* _WHAT YOU HAVE TO DO_
Copy each line containing the word "lines" from the records that follow, please.

* _MATERIAL FOR THE TASK_
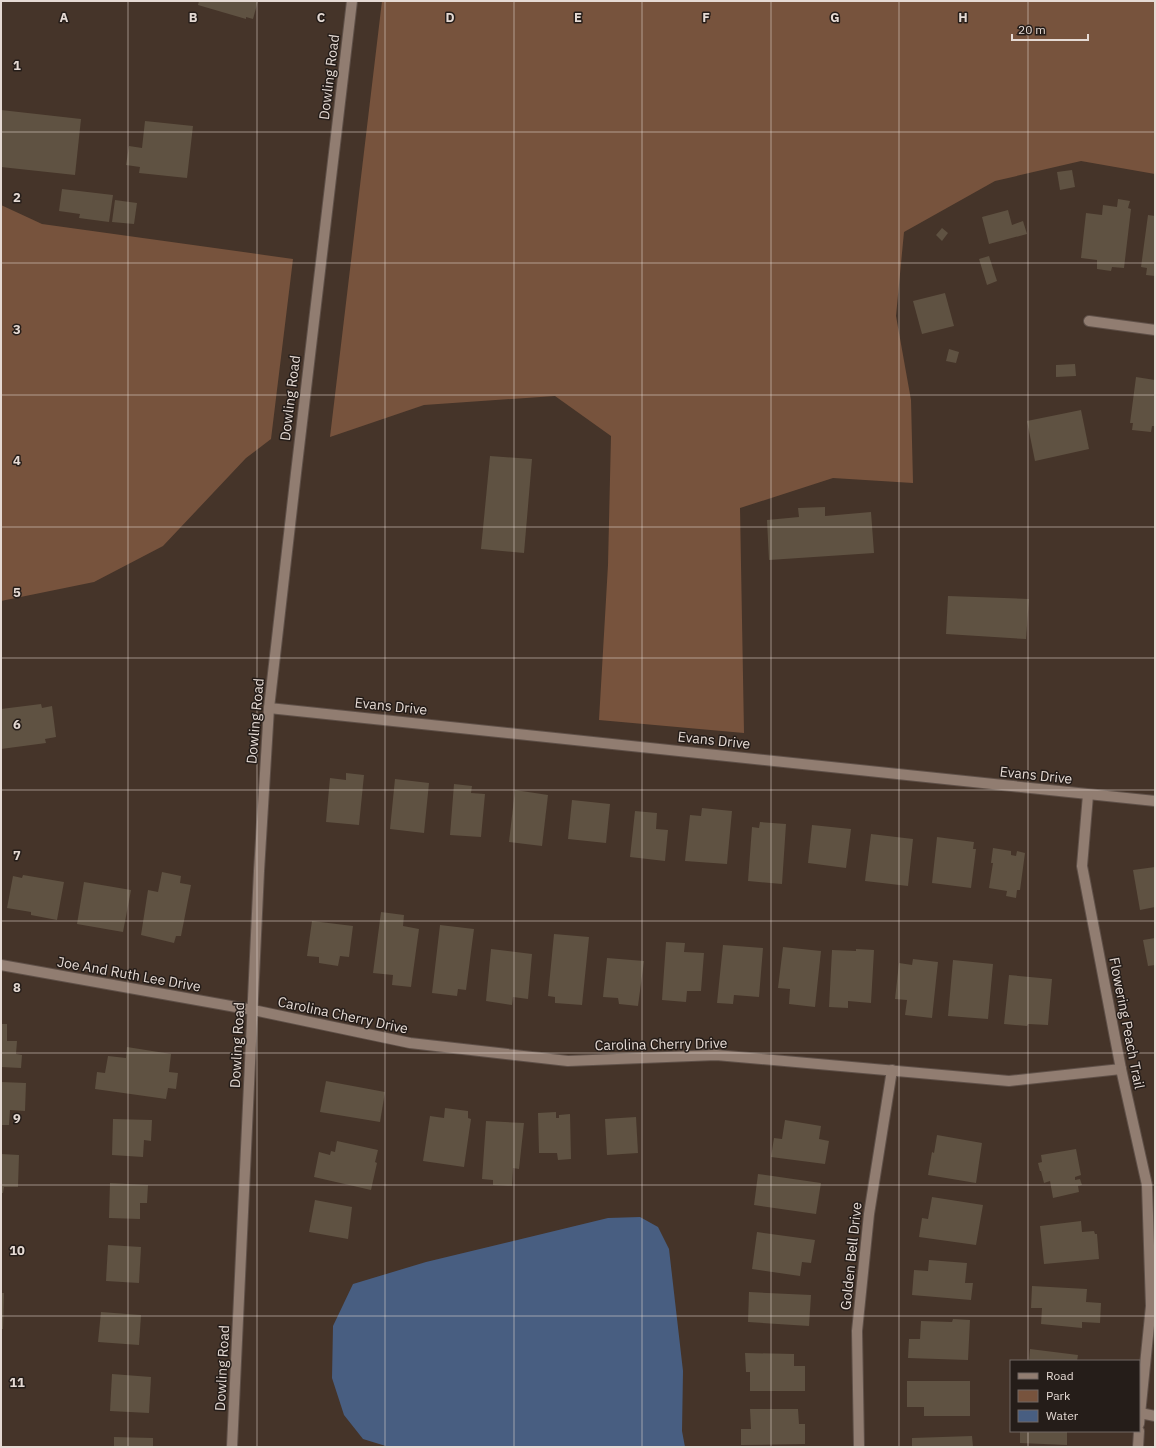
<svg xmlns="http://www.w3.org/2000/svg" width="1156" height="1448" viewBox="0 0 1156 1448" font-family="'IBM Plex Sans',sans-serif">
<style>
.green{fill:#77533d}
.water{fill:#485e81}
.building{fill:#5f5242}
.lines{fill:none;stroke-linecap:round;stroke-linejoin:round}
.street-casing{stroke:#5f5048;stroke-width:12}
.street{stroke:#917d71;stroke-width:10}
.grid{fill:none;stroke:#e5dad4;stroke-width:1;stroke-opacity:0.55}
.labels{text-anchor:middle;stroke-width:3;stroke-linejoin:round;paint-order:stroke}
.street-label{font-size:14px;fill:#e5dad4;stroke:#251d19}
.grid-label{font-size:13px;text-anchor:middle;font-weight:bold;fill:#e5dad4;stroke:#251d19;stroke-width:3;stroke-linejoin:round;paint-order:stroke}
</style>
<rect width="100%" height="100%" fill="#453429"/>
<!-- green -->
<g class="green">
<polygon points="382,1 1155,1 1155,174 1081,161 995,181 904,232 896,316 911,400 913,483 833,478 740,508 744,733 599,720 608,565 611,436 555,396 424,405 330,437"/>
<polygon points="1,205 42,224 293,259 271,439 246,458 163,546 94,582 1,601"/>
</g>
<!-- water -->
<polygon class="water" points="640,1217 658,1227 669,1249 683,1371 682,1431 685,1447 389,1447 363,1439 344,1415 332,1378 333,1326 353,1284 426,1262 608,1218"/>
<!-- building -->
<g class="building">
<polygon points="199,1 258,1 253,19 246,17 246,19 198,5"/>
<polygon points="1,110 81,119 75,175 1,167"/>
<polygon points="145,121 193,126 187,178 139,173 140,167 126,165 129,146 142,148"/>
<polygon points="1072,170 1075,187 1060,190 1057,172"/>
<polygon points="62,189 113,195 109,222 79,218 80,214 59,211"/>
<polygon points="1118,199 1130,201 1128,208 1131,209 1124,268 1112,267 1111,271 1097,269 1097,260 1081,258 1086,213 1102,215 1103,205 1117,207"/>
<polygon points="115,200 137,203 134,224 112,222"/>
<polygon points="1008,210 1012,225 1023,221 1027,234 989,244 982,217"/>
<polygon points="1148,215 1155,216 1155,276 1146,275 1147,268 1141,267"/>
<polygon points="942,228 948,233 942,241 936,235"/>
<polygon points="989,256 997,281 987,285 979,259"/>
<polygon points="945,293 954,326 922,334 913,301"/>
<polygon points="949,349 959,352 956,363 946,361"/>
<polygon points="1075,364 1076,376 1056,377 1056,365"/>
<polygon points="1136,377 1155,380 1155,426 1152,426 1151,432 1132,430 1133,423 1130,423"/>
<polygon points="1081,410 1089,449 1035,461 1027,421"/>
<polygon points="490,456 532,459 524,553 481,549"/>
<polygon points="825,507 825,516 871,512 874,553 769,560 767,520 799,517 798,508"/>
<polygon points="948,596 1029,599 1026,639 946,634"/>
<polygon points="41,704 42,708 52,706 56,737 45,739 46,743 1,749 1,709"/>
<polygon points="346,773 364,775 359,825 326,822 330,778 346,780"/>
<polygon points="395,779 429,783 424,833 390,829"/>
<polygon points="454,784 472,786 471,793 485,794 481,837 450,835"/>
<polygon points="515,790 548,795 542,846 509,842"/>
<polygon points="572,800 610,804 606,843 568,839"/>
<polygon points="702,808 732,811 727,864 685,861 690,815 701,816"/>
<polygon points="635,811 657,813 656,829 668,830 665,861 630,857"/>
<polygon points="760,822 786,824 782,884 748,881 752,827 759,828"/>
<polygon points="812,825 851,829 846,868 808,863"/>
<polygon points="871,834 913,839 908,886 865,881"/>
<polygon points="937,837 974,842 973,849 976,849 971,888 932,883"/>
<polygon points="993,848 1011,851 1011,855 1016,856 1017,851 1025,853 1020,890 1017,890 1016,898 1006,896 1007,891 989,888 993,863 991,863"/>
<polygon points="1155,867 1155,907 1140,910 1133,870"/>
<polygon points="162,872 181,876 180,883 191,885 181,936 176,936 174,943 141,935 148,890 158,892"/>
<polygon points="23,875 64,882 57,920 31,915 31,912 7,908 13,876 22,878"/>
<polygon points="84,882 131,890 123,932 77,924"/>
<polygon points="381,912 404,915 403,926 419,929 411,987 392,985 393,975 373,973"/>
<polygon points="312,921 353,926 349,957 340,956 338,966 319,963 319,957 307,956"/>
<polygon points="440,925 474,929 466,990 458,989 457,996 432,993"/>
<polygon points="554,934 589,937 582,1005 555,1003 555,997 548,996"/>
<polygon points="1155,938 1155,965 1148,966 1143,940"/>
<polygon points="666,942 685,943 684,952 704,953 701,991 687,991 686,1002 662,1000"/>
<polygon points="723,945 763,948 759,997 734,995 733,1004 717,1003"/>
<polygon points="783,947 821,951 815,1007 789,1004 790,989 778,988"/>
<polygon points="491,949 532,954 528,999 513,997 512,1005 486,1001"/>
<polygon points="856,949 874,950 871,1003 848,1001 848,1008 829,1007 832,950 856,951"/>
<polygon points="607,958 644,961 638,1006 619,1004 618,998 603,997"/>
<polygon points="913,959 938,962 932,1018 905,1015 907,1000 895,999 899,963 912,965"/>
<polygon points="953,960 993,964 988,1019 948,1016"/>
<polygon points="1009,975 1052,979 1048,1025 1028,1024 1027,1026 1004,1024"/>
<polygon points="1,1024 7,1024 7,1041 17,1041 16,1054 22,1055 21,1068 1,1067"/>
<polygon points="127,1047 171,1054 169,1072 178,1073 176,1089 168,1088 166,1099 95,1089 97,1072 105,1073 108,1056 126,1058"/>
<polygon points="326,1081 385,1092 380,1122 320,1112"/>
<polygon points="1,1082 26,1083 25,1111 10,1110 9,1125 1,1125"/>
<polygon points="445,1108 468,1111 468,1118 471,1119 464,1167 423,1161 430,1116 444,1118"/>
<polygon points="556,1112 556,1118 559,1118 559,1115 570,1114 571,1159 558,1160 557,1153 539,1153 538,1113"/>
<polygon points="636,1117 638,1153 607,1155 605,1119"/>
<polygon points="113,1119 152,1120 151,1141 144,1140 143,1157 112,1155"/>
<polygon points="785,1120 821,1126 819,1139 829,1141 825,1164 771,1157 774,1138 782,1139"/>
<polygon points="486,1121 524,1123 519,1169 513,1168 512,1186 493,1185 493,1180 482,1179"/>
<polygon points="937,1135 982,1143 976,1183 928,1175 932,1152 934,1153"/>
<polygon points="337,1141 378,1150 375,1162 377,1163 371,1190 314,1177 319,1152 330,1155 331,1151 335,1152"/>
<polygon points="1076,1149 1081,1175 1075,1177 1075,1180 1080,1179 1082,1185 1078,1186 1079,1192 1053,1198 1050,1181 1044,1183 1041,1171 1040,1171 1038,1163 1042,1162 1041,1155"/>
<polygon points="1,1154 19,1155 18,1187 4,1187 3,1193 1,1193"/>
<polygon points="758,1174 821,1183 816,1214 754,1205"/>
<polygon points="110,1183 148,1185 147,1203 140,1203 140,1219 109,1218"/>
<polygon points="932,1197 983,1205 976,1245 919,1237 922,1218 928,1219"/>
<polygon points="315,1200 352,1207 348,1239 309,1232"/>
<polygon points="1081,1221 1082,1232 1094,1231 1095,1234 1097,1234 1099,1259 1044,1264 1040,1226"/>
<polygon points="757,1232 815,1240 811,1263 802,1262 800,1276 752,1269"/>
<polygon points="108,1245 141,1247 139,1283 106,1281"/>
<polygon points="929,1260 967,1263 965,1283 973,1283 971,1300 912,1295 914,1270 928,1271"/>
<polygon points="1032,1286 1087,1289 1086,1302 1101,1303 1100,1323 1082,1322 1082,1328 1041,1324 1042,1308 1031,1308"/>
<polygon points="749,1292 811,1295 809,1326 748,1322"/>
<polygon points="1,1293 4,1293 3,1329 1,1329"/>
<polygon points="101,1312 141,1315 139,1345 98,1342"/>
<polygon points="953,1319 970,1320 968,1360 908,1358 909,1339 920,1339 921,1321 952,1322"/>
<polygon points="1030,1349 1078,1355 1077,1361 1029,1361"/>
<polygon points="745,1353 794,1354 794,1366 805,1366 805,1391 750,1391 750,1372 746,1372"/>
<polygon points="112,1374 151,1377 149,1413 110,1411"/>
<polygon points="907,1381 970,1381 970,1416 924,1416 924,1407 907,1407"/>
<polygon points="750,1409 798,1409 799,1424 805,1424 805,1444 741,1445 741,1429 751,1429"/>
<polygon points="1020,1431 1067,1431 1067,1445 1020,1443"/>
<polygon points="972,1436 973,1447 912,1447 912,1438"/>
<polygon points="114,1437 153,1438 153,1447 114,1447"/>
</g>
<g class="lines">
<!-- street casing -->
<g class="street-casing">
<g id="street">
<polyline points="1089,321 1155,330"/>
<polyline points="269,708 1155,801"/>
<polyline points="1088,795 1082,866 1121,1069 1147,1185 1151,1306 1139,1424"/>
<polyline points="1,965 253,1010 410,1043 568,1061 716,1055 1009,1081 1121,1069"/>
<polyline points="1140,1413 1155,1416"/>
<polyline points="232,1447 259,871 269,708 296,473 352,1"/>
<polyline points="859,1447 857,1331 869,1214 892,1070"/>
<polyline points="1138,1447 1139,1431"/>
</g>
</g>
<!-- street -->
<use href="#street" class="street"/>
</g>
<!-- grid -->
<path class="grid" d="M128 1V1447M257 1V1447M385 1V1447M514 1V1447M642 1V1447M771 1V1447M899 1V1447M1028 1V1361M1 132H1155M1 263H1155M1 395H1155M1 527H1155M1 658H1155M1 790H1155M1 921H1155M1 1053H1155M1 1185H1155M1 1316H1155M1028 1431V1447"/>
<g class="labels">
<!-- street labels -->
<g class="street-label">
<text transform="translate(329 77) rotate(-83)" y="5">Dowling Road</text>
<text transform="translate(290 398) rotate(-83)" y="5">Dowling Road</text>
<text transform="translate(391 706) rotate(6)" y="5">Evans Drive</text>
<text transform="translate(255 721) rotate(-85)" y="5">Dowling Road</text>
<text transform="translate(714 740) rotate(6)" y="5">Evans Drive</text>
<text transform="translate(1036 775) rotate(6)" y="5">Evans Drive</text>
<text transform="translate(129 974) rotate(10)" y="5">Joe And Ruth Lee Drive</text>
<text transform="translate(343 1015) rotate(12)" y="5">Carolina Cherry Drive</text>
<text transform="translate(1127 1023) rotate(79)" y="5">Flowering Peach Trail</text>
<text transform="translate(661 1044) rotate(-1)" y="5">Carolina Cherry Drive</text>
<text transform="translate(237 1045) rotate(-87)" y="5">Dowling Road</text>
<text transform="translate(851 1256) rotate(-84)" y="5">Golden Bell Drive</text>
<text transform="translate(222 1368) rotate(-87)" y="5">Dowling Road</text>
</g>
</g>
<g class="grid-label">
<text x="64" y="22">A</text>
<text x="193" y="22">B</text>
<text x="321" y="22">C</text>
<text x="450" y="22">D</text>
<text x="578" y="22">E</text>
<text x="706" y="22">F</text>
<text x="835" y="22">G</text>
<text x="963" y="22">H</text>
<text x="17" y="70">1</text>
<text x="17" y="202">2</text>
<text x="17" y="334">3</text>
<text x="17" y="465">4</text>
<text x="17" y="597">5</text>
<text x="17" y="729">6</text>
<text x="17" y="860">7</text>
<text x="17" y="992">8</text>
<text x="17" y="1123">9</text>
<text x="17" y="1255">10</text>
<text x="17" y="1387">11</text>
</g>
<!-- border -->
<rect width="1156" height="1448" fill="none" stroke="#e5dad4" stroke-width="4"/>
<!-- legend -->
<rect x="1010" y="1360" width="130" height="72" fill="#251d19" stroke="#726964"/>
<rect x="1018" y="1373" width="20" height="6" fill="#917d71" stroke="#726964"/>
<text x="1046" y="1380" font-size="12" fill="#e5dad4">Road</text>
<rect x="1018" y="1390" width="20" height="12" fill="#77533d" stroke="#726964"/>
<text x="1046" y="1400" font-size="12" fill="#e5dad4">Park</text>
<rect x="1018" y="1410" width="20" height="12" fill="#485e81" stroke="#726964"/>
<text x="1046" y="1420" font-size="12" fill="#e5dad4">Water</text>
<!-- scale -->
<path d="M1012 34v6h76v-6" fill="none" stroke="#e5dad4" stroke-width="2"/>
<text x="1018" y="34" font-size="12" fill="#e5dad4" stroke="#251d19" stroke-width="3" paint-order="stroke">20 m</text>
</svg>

* _ANSWER SECTION_
.lines{fill:none;stroke-linecap:round;stroke-linejoin:round}
<g class="lines">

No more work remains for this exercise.